Common Eye Conditions in Pets
Even though general practice veterinarians can often handle several animal eye issues, they might refer you to a specialist if you need further attention. Visit your nearby veterinary ophthalmologist if your dog, cat, or other furry pet needs more medical care. This is important if you have issues with eye conditions, including glaucoma, cataracts, or cancer.
What does a veterinary ophthalmologist do?
A veterinary ophthalmologist is a specialist with comprehensive education and experience in eye care and specialized optical surgery for animal species. Ophthalmology veterinary specialists first earn a Doctor of Veterinary Medicine degree. Then participates in residency training and study.
What are the common eye issues in cats?
Cat conjunctivitis is an inflammation of the thin membrane that lines the eyelids’ inner surface and the eye’s white. The conjunctiva will become red and swollen due to the inflammation, and there may even be some eye-watering or discharge.
The transparent cornea protects the iris and pupil of the eye. Without it would jeopardize a cat’s sight because it is the portion of the eye that lets light into the eye. Ulcerative keratitis is a painful condition. This occurs when the innermost layers of the cat’s cornea are damaged or injured.
What are the common eye issues in dogs?
Canines get cataracts as they age. The eye’s lens develops a hazy layer that prevents light from passing through. When proteins congregate and a cloud-like substance forms, cataracts develop. The lens finally becomes entirely clouded as more and more proteins accumulate. Cataracts can develop gradually over time, rendering your dog completely blind.

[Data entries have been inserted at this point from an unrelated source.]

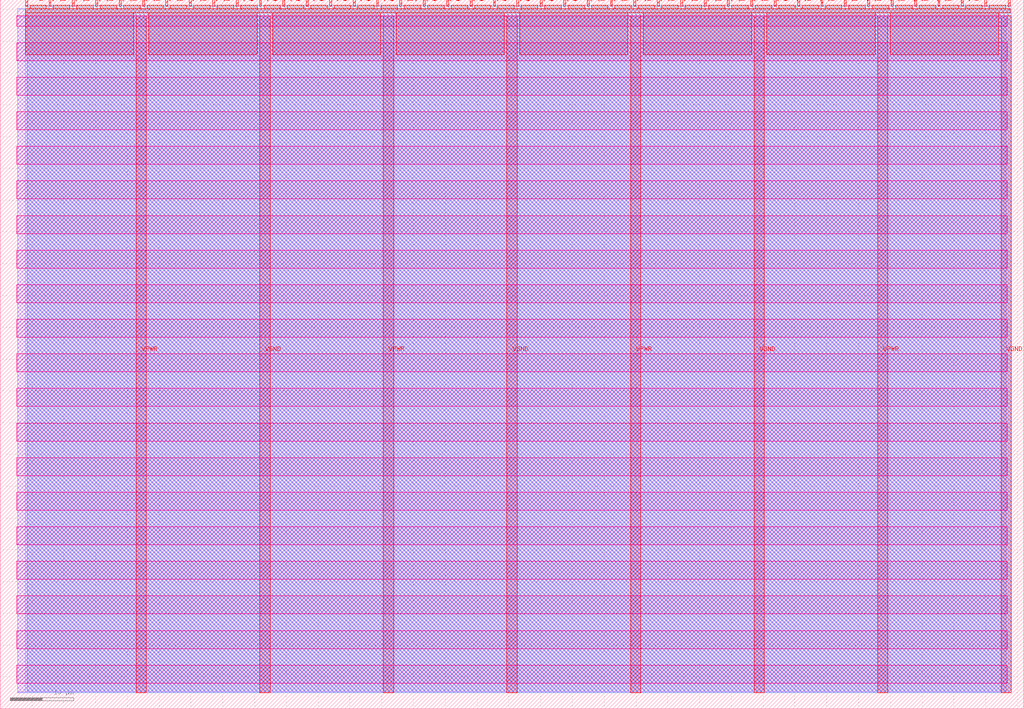
<source format=lef>
VERSION 5.7 ;
  NOWIREEXTENSIONATPIN ON ;
  DIVIDERCHAR "/" ;
  BUSBITCHARS "[]" ;
MACRO tt_um_PUF
  CLASS BLOCK ;
  FOREIGN tt_um_PUF ;
  ORIGIN 0.000 0.000 ;
  SIZE 161.000 BY 111.520 ;
  PIN VGND
    DIRECTION INOUT ;
    USE GROUND ;
    PORT
      LAYER met4 ;
        RECT 40.830 2.480 42.430 109.040 ;
    END
    PORT
      LAYER met4 ;
        RECT 79.700 2.480 81.300 109.040 ;
    END
    PORT
      LAYER met4 ;
        RECT 118.570 2.480 120.170 109.040 ;
    END
    PORT
      LAYER met4 ;
        RECT 157.440 2.480 159.040 109.040 ;
    END
  END VGND
  PIN VPWR
    DIRECTION INOUT ;
    USE POWER ;
    PORT
      LAYER met4 ;
        RECT 21.395 2.480 22.995 109.040 ;
    END
    PORT
      LAYER met4 ;
        RECT 60.265 2.480 61.865 109.040 ;
    END
    PORT
      LAYER met4 ;
        RECT 99.135 2.480 100.735 109.040 ;
    END
    PORT
      LAYER met4 ;
        RECT 138.005 2.480 139.605 109.040 ;
    END
  END VPWR
  PIN clk
    DIRECTION INPUT ;
    USE SIGNAL ;
    PORT
      LAYER met4 ;
        RECT 154.870 110.520 155.170 111.520 ;
    END
  END clk
  PIN ena
    DIRECTION INPUT ;
    USE SIGNAL ;
    ANTENNAGATEAREA 0.159000 ;
    PORT
      LAYER met4 ;
        RECT 158.550 110.520 158.850 111.520 ;
    END
  END ena
  PIN rst_n
    DIRECTION INPUT ;
    USE SIGNAL ;
    ANTENNAGATEAREA 0.213000 ;
    PORT
      LAYER met4 ;
        RECT 151.190 110.520 151.490 111.520 ;
    END
  END rst_n
  PIN ui_in[0]
    DIRECTION INPUT ;
    USE SIGNAL ;
    ANTENNAGATEAREA 0.196500 ;
    PORT
      LAYER met4 ;
        RECT 147.510 110.520 147.810 111.520 ;
    END
  END ui_in[0]
  PIN ui_in[1]
    DIRECTION INPUT ;
    USE SIGNAL ;
    ANTENNAGATEAREA 0.196500 ;
    PORT
      LAYER met4 ;
        RECT 143.830 110.520 144.130 111.520 ;
    END
  END ui_in[1]
  PIN ui_in[2]
    DIRECTION INPUT ;
    USE SIGNAL ;
    ANTENNAGATEAREA 0.196500 ;
    PORT
      LAYER met4 ;
        RECT 140.150 110.520 140.450 111.520 ;
    END
  END ui_in[2]
  PIN ui_in[3]
    DIRECTION INPUT ;
    USE SIGNAL ;
    ANTENNAGATEAREA 0.196500 ;
    PORT
      LAYER met4 ;
        RECT 136.470 110.520 136.770 111.520 ;
    END
  END ui_in[3]
  PIN ui_in[4]
    DIRECTION INPUT ;
    USE SIGNAL ;
    ANTENNAGATEAREA 0.159000 ;
    PORT
      LAYER met4 ;
        RECT 132.790 110.520 133.090 111.520 ;
    END
  END ui_in[4]
  PIN ui_in[5]
    DIRECTION INPUT ;
    USE SIGNAL ;
    PORT
      LAYER met4 ;
        RECT 129.110 110.520 129.410 111.520 ;
    END
  END ui_in[5]
  PIN ui_in[6]
    DIRECTION INPUT ;
    USE SIGNAL ;
    PORT
      LAYER met4 ;
        RECT 125.430 110.520 125.730 111.520 ;
    END
  END ui_in[6]
  PIN ui_in[7]
    DIRECTION INPUT ;
    USE SIGNAL ;
    PORT
      LAYER met4 ;
        RECT 121.750 110.520 122.050 111.520 ;
    END
  END ui_in[7]
  PIN uio_in[0]
    DIRECTION INPUT ;
    USE SIGNAL ;
    PORT
      LAYER met4 ;
        RECT 118.070 110.520 118.370 111.520 ;
    END
  END uio_in[0]
  PIN uio_in[1]
    DIRECTION INPUT ;
    USE SIGNAL ;
    PORT
      LAYER met4 ;
        RECT 114.390 110.520 114.690 111.520 ;
    END
  END uio_in[1]
  PIN uio_in[2]
    DIRECTION INPUT ;
    USE SIGNAL ;
    PORT
      LAYER met4 ;
        RECT 110.710 110.520 111.010 111.520 ;
    END
  END uio_in[2]
  PIN uio_in[3]
    DIRECTION INPUT ;
    USE SIGNAL ;
    PORT
      LAYER met4 ;
        RECT 107.030 110.520 107.330 111.520 ;
    END
  END uio_in[3]
  PIN uio_in[4]
    DIRECTION INPUT ;
    USE SIGNAL ;
    PORT
      LAYER met4 ;
        RECT 103.350 110.520 103.650 111.520 ;
    END
  END uio_in[4]
  PIN uio_in[5]
    DIRECTION INPUT ;
    USE SIGNAL ;
    PORT
      LAYER met4 ;
        RECT 99.670 110.520 99.970 111.520 ;
    END
  END uio_in[5]
  PIN uio_in[6]
    DIRECTION INPUT ;
    USE SIGNAL ;
    PORT
      LAYER met4 ;
        RECT 95.990 110.520 96.290 111.520 ;
    END
  END uio_in[6]
  PIN uio_in[7]
    DIRECTION INPUT ;
    USE SIGNAL ;
    PORT
      LAYER met4 ;
        RECT 92.310 110.520 92.610 111.520 ;
    END
  END uio_in[7]
  PIN uio_oe[0]
    DIRECTION OUTPUT TRISTATE ;
    USE SIGNAL ;
    PORT
      LAYER met4 ;
        RECT 29.750 110.520 30.050 111.520 ;
    END
  END uio_oe[0]
  PIN uio_oe[1]
    DIRECTION OUTPUT TRISTATE ;
    USE SIGNAL ;
    PORT
      LAYER met4 ;
        RECT 26.070 110.520 26.370 111.520 ;
    END
  END uio_oe[1]
  PIN uio_oe[2]
    DIRECTION OUTPUT TRISTATE ;
    USE SIGNAL ;
    PORT
      LAYER met4 ;
        RECT 22.390 110.520 22.690 111.520 ;
    END
  END uio_oe[2]
  PIN uio_oe[3]
    DIRECTION OUTPUT TRISTATE ;
    USE SIGNAL ;
    PORT
      LAYER met4 ;
        RECT 18.710 110.520 19.010 111.520 ;
    END
  END uio_oe[3]
  PIN uio_oe[4]
    DIRECTION OUTPUT TRISTATE ;
    USE SIGNAL ;
    PORT
      LAYER met4 ;
        RECT 15.030 110.520 15.330 111.520 ;
    END
  END uio_oe[4]
  PIN uio_oe[5]
    DIRECTION OUTPUT TRISTATE ;
    USE SIGNAL ;
    PORT
      LAYER met4 ;
        RECT 11.350 110.520 11.650 111.520 ;
    END
  END uio_oe[5]
  PIN uio_oe[6]
    DIRECTION OUTPUT TRISTATE ;
    USE SIGNAL ;
    PORT
      LAYER met4 ;
        RECT 7.670 110.520 7.970 111.520 ;
    END
  END uio_oe[6]
  PIN uio_oe[7]
    DIRECTION OUTPUT TRISTATE ;
    USE SIGNAL ;
    PORT
      LAYER met4 ;
        RECT 3.990 110.520 4.290 111.520 ;
    END
  END uio_oe[7]
  PIN uio_out[0]
    DIRECTION OUTPUT TRISTATE ;
    USE SIGNAL ;
    PORT
      LAYER met4 ;
        RECT 59.190 110.520 59.490 111.520 ;
    END
  END uio_out[0]
  PIN uio_out[1]
    DIRECTION OUTPUT TRISTATE ;
    USE SIGNAL ;
    PORT
      LAYER met4 ;
        RECT 55.510 110.520 55.810 111.520 ;
    END
  END uio_out[1]
  PIN uio_out[2]
    DIRECTION OUTPUT TRISTATE ;
    USE SIGNAL ;
    PORT
      LAYER met4 ;
        RECT 51.830 110.520 52.130 111.520 ;
    END
  END uio_out[2]
  PIN uio_out[3]
    DIRECTION OUTPUT TRISTATE ;
    USE SIGNAL ;
    PORT
      LAYER met4 ;
        RECT 48.150 110.520 48.450 111.520 ;
    END
  END uio_out[3]
  PIN uio_out[4]
    DIRECTION OUTPUT TRISTATE ;
    USE SIGNAL ;
    PORT
      LAYER met4 ;
        RECT 44.470 110.520 44.770 111.520 ;
    END
  END uio_out[4]
  PIN uio_out[5]
    DIRECTION OUTPUT TRISTATE ;
    USE SIGNAL ;
    PORT
      LAYER met4 ;
        RECT 40.790 110.520 41.090 111.520 ;
    END
  END uio_out[5]
  PIN uio_out[6]
    DIRECTION OUTPUT TRISTATE ;
    USE SIGNAL ;
    PORT
      LAYER met4 ;
        RECT 37.110 110.520 37.410 111.520 ;
    END
  END uio_out[6]
  PIN uio_out[7]
    DIRECTION OUTPUT TRISTATE ;
    USE SIGNAL ;
    PORT
      LAYER met4 ;
        RECT 33.430 110.520 33.730 111.520 ;
    END
  END uio_out[7]
  PIN uo_out[0]
    DIRECTION OUTPUT TRISTATE ;
    USE SIGNAL ;
    ANTENNADIFFAREA 0.445500 ;
    PORT
      LAYER met4 ;
        RECT 88.630 110.520 88.930 111.520 ;
    END
  END uo_out[0]
  PIN uo_out[1]
    DIRECTION OUTPUT TRISTATE ;
    USE SIGNAL ;
    ANTENNADIFFAREA 0.445500 ;
    PORT
      LAYER met4 ;
        RECT 84.950 110.520 85.250 111.520 ;
    END
  END uo_out[1]
  PIN uo_out[2]
    DIRECTION OUTPUT TRISTATE ;
    USE SIGNAL ;
    ANTENNADIFFAREA 0.445500 ;
    PORT
      LAYER met4 ;
        RECT 81.270 110.520 81.570 111.520 ;
    END
  END uo_out[2]
  PIN uo_out[3]
    DIRECTION OUTPUT TRISTATE ;
    USE SIGNAL ;
    ANTENNADIFFAREA 0.445500 ;
    PORT
      LAYER met4 ;
        RECT 77.590 110.520 77.890 111.520 ;
    END
  END uo_out[3]
  PIN uo_out[4]
    DIRECTION OUTPUT TRISTATE ;
    USE SIGNAL ;
    ANTENNADIFFAREA 0.445500 ;
    PORT
      LAYER met4 ;
        RECT 73.910 110.520 74.210 111.520 ;
    END
  END uo_out[4]
  PIN uo_out[5]
    DIRECTION OUTPUT TRISTATE ;
    USE SIGNAL ;
    ANTENNADIFFAREA 0.445500 ;
    PORT
      LAYER met4 ;
        RECT 70.230 110.520 70.530 111.520 ;
    END
  END uo_out[5]
  PIN uo_out[6]
    DIRECTION OUTPUT TRISTATE ;
    USE SIGNAL ;
    ANTENNADIFFAREA 0.795200 ;
    PORT
      LAYER met4 ;
        RECT 66.550 110.520 66.850 111.520 ;
    END
  END uo_out[6]
  PIN uo_out[7]
    DIRECTION OUTPUT TRISTATE ;
    USE SIGNAL ;
    ANTENNADIFFAREA 0.445500 ;
    PORT
      LAYER met4 ;
        RECT 62.870 110.520 63.170 111.520 ;
    END
  END uo_out[7]
  OBS
      LAYER nwell ;
        RECT 2.570 107.385 158.430 108.990 ;
        RECT 2.570 101.945 158.430 104.775 ;
        RECT 2.570 96.505 158.430 99.335 ;
        RECT 2.570 91.065 158.430 93.895 ;
        RECT 2.570 85.625 158.430 88.455 ;
        RECT 2.570 80.185 158.430 83.015 ;
        RECT 2.570 74.745 158.430 77.575 ;
        RECT 2.570 69.305 158.430 72.135 ;
        RECT 2.570 63.865 158.430 66.695 ;
        RECT 2.570 58.425 158.430 61.255 ;
        RECT 2.570 52.985 158.430 55.815 ;
        RECT 2.570 47.545 158.430 50.375 ;
        RECT 2.570 42.105 158.430 44.935 ;
        RECT 2.570 36.665 158.430 39.495 ;
        RECT 2.570 31.225 158.430 34.055 ;
        RECT 2.570 25.785 158.430 28.615 ;
        RECT 2.570 20.345 158.430 23.175 ;
        RECT 2.570 14.905 158.430 17.735 ;
        RECT 2.570 9.465 158.430 12.295 ;
        RECT 2.570 4.025 158.430 6.855 ;
      LAYER li1 ;
        RECT 2.760 2.635 158.240 108.885 ;
      LAYER met1 ;
        RECT 2.760 2.480 159.040 110.120 ;
      LAYER met2 ;
        RECT 4.230 2.535 159.010 110.685 ;
      LAYER met3 ;
        RECT 3.950 2.555 159.030 110.665 ;
      LAYER met4 ;
        RECT 4.690 110.120 7.270 110.665 ;
        RECT 8.370 110.120 10.950 110.665 ;
        RECT 12.050 110.120 14.630 110.665 ;
        RECT 15.730 110.120 18.310 110.665 ;
        RECT 19.410 110.120 21.990 110.665 ;
        RECT 23.090 110.120 25.670 110.665 ;
        RECT 26.770 110.120 29.350 110.665 ;
        RECT 30.450 110.120 33.030 110.665 ;
        RECT 34.130 110.120 36.710 110.665 ;
        RECT 37.810 110.120 40.390 110.665 ;
        RECT 41.490 110.120 44.070 110.665 ;
        RECT 45.170 110.120 47.750 110.665 ;
        RECT 48.850 110.120 51.430 110.665 ;
        RECT 52.530 110.120 55.110 110.665 ;
        RECT 56.210 110.120 58.790 110.665 ;
        RECT 59.890 110.120 62.470 110.665 ;
        RECT 63.570 110.120 66.150 110.665 ;
        RECT 67.250 110.120 69.830 110.665 ;
        RECT 70.930 110.120 73.510 110.665 ;
        RECT 74.610 110.120 77.190 110.665 ;
        RECT 78.290 110.120 80.870 110.665 ;
        RECT 81.970 110.120 84.550 110.665 ;
        RECT 85.650 110.120 88.230 110.665 ;
        RECT 89.330 110.120 91.910 110.665 ;
        RECT 93.010 110.120 95.590 110.665 ;
        RECT 96.690 110.120 99.270 110.665 ;
        RECT 100.370 110.120 102.950 110.665 ;
        RECT 104.050 110.120 106.630 110.665 ;
        RECT 107.730 110.120 110.310 110.665 ;
        RECT 111.410 110.120 113.990 110.665 ;
        RECT 115.090 110.120 117.670 110.665 ;
        RECT 118.770 110.120 121.350 110.665 ;
        RECT 122.450 110.120 125.030 110.665 ;
        RECT 126.130 110.120 128.710 110.665 ;
        RECT 129.810 110.120 132.390 110.665 ;
        RECT 133.490 110.120 136.070 110.665 ;
        RECT 137.170 110.120 139.750 110.665 ;
        RECT 140.850 110.120 143.430 110.665 ;
        RECT 144.530 110.120 147.110 110.665 ;
        RECT 148.210 110.120 150.790 110.665 ;
        RECT 151.890 110.120 154.470 110.665 ;
        RECT 155.570 110.120 158.150 110.665 ;
        RECT 3.975 109.440 158.865 110.120 ;
        RECT 3.975 102.855 20.995 109.440 ;
        RECT 23.395 102.855 40.430 109.440 ;
        RECT 42.830 102.855 59.865 109.440 ;
        RECT 62.265 102.855 79.300 109.440 ;
        RECT 81.700 102.855 98.735 109.440 ;
        RECT 101.135 102.855 118.170 109.440 ;
        RECT 120.570 102.855 137.605 109.440 ;
        RECT 140.005 102.855 157.040 109.440 ;
  END
END tt_um_PUF
END LIBRARY


</source>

Glaucoma develops when the eye produces fluid more quickly than the body can remove. Additionally, a blockage in the ocular fluid drain might cause it. In addition to visual loss, it can cause damage to the optic nerve and the retina if unattended. It is frequently required to operate to remove the eye because eyes with this disease will have no vision at all.
What signs could I look for if my pet has eye issues?
Several signs indicate that your pet’s eye health is not optimal. Thankfully, you’ll probably be able to distinguish between healthy and diseased eyes. These signs are ones you should be aware of:
- avoidance of light
- frequently wiping their face or eyes
- dullness or color
- excessive tears
- keeping their eyes closed
- inflamed eyes
How could vaccination be of help in a pet’s eye health?
Specific diseases that affect our animals can be considerably reduced in severity or altogether avoided through vaccination. Canine distemper is a particular disease in dogs that can damage the eyes. The most common symptoms of canine distemper include sneezing and swollen, sore eyes with a discharge of white or clear mucus (conjunctivitis) and a similar-appearing discharge from the nose (rhinitis). Some dogs may have vision loss or go blind. Click here to learn more about vaccinations.
How does grooming prevent eye infections?
Hair can get in a dog’s eyes, irritating and scratching the corneas. Proper grooming and bathing are essential. The hair can be cut short by the groomer to prevent infection or injury to your dog’s eyes. A professional groomer will thoroughly cut a dog’s hair around its face and eyes. For canine breeds with longer hair, this is particularly vital.
Since so many more eye concerns may be successfully treated by specialists using cutting-edge methods and technology, recommendations to ophthalmologists are now significantly more widespread. Vet ophthalmologists can also aid in screening prospective canine breeding parents for eye conditions.
Antibiotics and eye medications may suffice to treat minor eye conditions, but a surgical operation will be required for more severe or advanced problems. Some of these abnormalities are inherited, while others result from diabetes or cancer.